We now use the smooth-pasting condition to fix the optimal investment threshold. The conclusion is shown below.

Theorem 4.4

Suppose the cash flow level \(\delta \) is given by (1) and it increases to \((1+\theta )\delta \) once the second-stage investment is executed. The sunk cost is I, which is totally borrowed from a bank under a guarantee provided by an insurer. The guarantee is defined by pair \((g, \psi )\) as determined at the time of the agreement, where \({\bar{I}}\) is the second-stage investment cost totally paid by the insurer. Then the optimal first-stage investment threshold \(\delta ^I\) is a solution of the following nonlinear equation:

$$\begin{aligned} \begin{array}{l} M_1+M_2-\frac{(1-\rho _e)}{r}\\ =\varGamma _1\beta _{1} e^{\beta _{1}(\delta ^I-\delta ^{{\bar{I}}})}+\varGamma _2\beta _{2} e^{\beta _{2}(\delta ^I-\delta ^{{\bar{I}}})}-\varGamma _3\beta _{3} e^{-\beta _{3}(\delta ^I-\delta ^{B})}-\varGamma _4\beta _{4} e^{-\beta _{4}(\delta ^I-\delta ^{B})}, \end{array} \end{aligned}$$
(34)

where constants \(M_i, i=1,2\) and \(\Gamma _i, i=1,2,3,4\) are given by Theorem 4.3.

Proof

The conclusion is derived from the following smooth-pasting condition:

$$\begin{aligned} \frac{\partial F(x)}{\partial x}\mid_{{\delta ^I}-}=\frac{\partial (E_1(x)+D_1(x)+FL(x))}{\partial x}\mid _{{\delta ^I}+}. \end{aligned}$$

\(\square \)

5 The Algorithm and Examples for the Two-Stage Investment

As a summary of our work, we provide the following algorithm for the pricing and timing of the option to make the two-stage investment with credit guarantees.

figure a
Table 1 The pricing and timing of the option \(r=0.05\), \(\rho _i=0.05\), \(\rho _f=0.4\), \(\mu =0.02\), \(\sigma =0.35\), \(\lambda =8\) \(\eta _{1}=10\), \(\eta _{2}=9\), \(q=0.6\), \(p=0.4\), \(\alpha =0.35\), \(I=20\), \({\bar{I}}=90\), \(\delta _0=1\)
Full size table

Table 1 presents examples. It says that the value \(F(\delta _0)\) of the option (i.e. the firm value) increases and the two investment thresholds decrease with the growth factor \(\theta \). The fraction \(\psi \) of equity decreases with the guarantee fee rate g. These numerical results are quite in agreement with intuition, and show that our algorithm is feasible and effective.

6 Conclusion

The guarantee-investment financing mode (G-I mode) is recently invented by Chinese entrepreneurs and it has acquired great successes in overcoming the financing difficulty experienced by micro-, small- and medium-sized enterprises (MSMEs). However, there are no theories in the literature on the G-I financing mode in addition to Dong and Yang (2020).
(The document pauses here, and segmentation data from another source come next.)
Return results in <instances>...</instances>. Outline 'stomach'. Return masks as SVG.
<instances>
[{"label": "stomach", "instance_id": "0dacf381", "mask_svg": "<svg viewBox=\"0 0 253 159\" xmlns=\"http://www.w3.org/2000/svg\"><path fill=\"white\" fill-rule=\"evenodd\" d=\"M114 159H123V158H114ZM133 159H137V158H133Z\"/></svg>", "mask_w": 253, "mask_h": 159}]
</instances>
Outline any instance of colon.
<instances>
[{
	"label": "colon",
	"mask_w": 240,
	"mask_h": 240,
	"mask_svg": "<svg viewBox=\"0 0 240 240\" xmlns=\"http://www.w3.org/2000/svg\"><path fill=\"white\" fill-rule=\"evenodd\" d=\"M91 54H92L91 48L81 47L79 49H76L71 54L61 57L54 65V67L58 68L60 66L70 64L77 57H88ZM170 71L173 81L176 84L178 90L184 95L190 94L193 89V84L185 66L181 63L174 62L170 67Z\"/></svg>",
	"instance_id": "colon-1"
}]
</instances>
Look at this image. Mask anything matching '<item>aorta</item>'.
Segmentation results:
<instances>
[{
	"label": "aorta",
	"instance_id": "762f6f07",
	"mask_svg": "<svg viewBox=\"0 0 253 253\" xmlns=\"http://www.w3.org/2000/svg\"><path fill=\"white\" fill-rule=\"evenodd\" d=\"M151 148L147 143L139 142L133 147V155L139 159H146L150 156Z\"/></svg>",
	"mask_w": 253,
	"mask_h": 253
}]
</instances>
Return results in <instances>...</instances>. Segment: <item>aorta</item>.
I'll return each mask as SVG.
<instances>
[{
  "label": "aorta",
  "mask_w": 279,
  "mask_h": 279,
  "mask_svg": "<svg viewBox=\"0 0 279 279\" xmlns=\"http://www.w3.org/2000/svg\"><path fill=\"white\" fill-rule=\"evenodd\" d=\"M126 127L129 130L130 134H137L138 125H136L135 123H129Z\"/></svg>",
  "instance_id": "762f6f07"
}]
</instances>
In this paper, we develop a jump-diffusion model for the G-I mode instead of a pure diffusion one discussed by Dong and Yang (2020). The fraction of equity and guarantee fee rate are contracted before investment like a loan commitment considered by Mauer and Sarkar (2005) and Song and Yang (2016). We aim to produce an algorithm for the pricing and timing of the option to invest in a project with the G-I mode. We make use of the well-known theory of corporate securities pricing and capital structure, see e.g. Leland (1994), and the backward induction method, see e.g. Tan and Yang (2017), and provide closed-form solutions and produce a numerical algorithm for the timing and pricing of the option to make the two-stage investment.

We emphasize that in our model, the second-stage investment is initiated by borrowers (entrepreneurs). In practice, the second investment option might be owned by borrowers or insurers. To whom this option should be granted is an interesting problem, which is related to the optimal security design theory. We do not consider the problem here. Instead, we recommend seeing Dong and Yang (2020) for a discussion.